→ **TASK REQUIREMENTS**:
A. Write out the part of the clock scheduling text that begins at the words "delay plus the" and stops after "routing [3, 5, 15].".
B. How would the clock scheduling text go on from its last sentence? Write the next part.

The clock-delay of a register is the time needed for a clock-edge to propagate from the clock source to the register. However, by various reasons caused mainly by the layout, a clock-edge arrives at registers with a not negligible difference of time each other, which brings about the clock-skew. Conventional design usually sets the clock-period no smaller than the maximum signal propagation

delay plus the maximum clock-skew to guarantee the correct function. Thus the clock-skew has been considered as a negative effect against speeding up a sequential circuit and efforts have been towards its elimination, i.e. zero clock-skew routing [3, 5, 15].

However there is a different point of view which makes use of the clock-skew to shorter the clock-period. For the circuit whose signal propagation delays are fixed, minimizing the clock-period by controlling arrival times of clock-edges to registers is called here the clock scheduling problem. The decision version of the problem to determine if a given clock-period works correctly was formulated as a feasibility decision problem of a system of linear inequalities [1, 4]. Similar ideas are found in the multiphase clock scheduling problem [6, 13, 14]. Since their algorithms only answer the decision problems, they can only find a solution with precision k bits after k trials following the binary search strategy.

Due to routings, process variations, etc., it may be hard to estimate accurately signal propagation delays. It may also be hard to supply clock in designated timing. In such cases, we should take these deviations into consideration. The clock scheduling can be used to improve the reliability of a circuit.

In this paper, we solve the clock scheduling problem: the exact solution is characterized graph theoretically and a polynomial time algorithm to find it is presented. The clock scheduling problem is formulated on a directed weighted graph consisting of two kinds of edges to find a particular cycle. A polynomial time algorithm is provided to find it. Accordingly, the minimum clock-period and the clock-timing of each register are determined. Experimental results on LGSynth93 benchmarks revealed the significance of such considerations on clock scheduling by showing 16% reduction of the clock-period on average. They also show that a circuit reliability is improved by clock scheduling when the clock-period is fixed.

To achieve such a controlled clock scheduling, techniques for clock distribution routing must be developed. For the purpose, it is believed the technology of zero clock-



Fig. 1. A graph model of a sequential circuit.

→ **RECORDED DATA**:
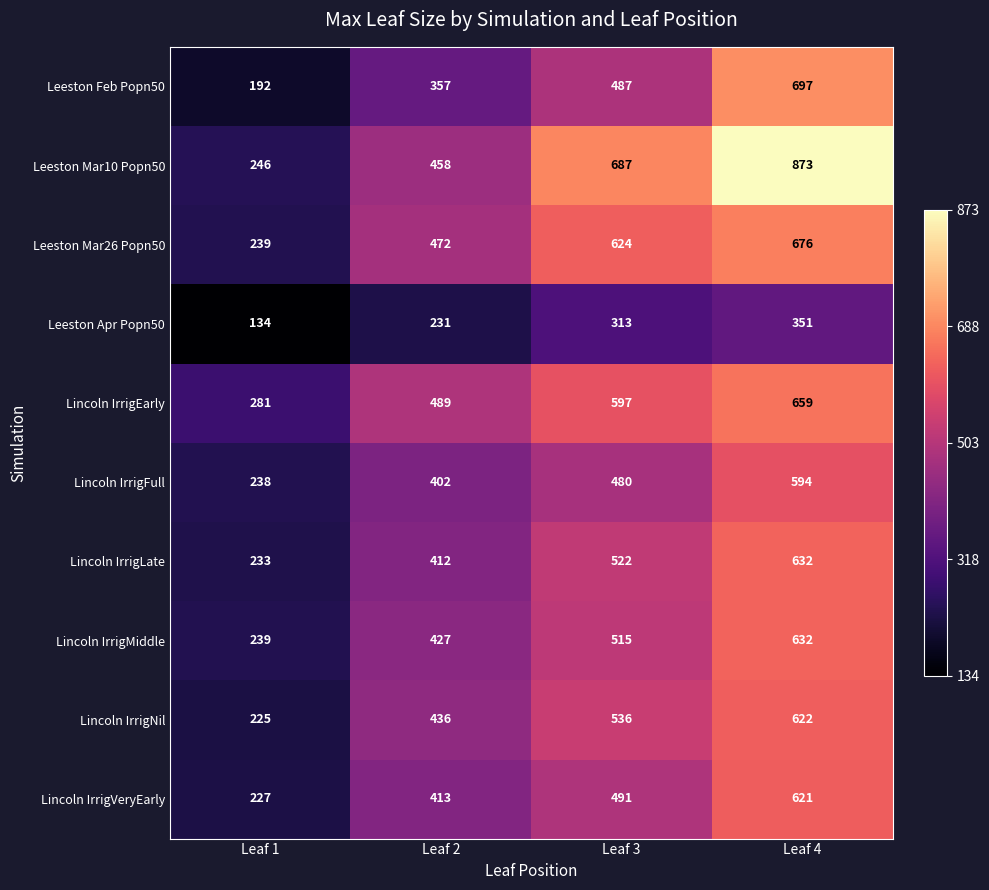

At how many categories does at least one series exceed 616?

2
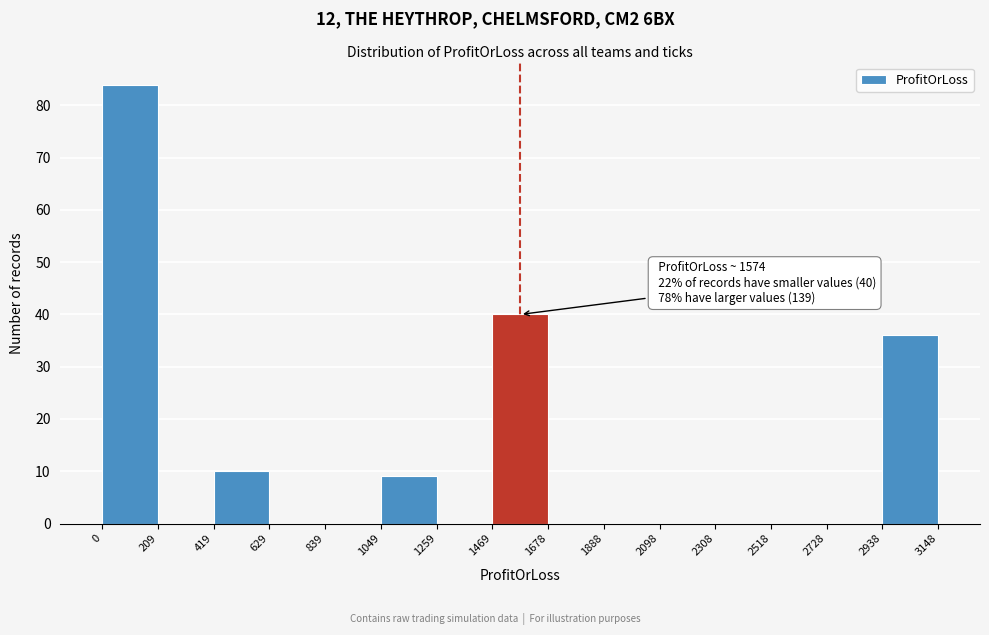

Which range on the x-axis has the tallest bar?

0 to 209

→ **WRITTEN RESPONSES**:
A.
delay plus the maximum clock-skew to guarantee the correct function. Thus the clock-skew has been considered as a negative effect against speeding up a sequential circuit and efforts have been towards its elimination, i.e. zero clock-skew routing [3, 5, 15].

B.
skew routing is available [3, 5, 15].

The rest of the paper is organized as follows. Section II analyzes the clock scheduling problem and formulates it as a graph problem. Section III introduces some terms which are defined on the graph and discusses their implications. Section IV proves the main theorem that claims how the minimum clock-period is determined, and realizes the claim as an algorithm. Experimental results are presented in Section V. Section VI is the conclusion.

## II. Preliminaries

Let G be a directed edge-weighted graph. V(G) and E(G) denote the vertex set and edge set of G, respectively. An edge (u,v) with weight w(u,v) has direction from u to v as u being the tail and v head. A (directed) walk in G is a sequence  $(v_0,e_1,v_1,\ldots,e_k,v_k)$ , whose terms are alternately vertices and edges of G such that vertices  $v_i$  and  $v_{i-1}$  are the head and tail of edge  $e_i$ , respectively. A walk P in G is called a (directed) path if the both edges and vertices of P are distinct. A walk  $(v_0,e_1,\ldots,e_k,v_k)$  is closed if  $v_0=v_k$ . A closed walk P is called a (directed) cy-cle if both the edges of P and the vertices  $v_0,v_1,\ldots,v_{k-1}$  are distinct. For any walk  $P=(v_0,e_1,v_1,\ldots,e_k,v_k)$ , the weight of P, denoted as w(P), is the sum of the edge weights of P, that is,  $w(P)=\sum_{1\leq i\leq k}w(e_i)$ .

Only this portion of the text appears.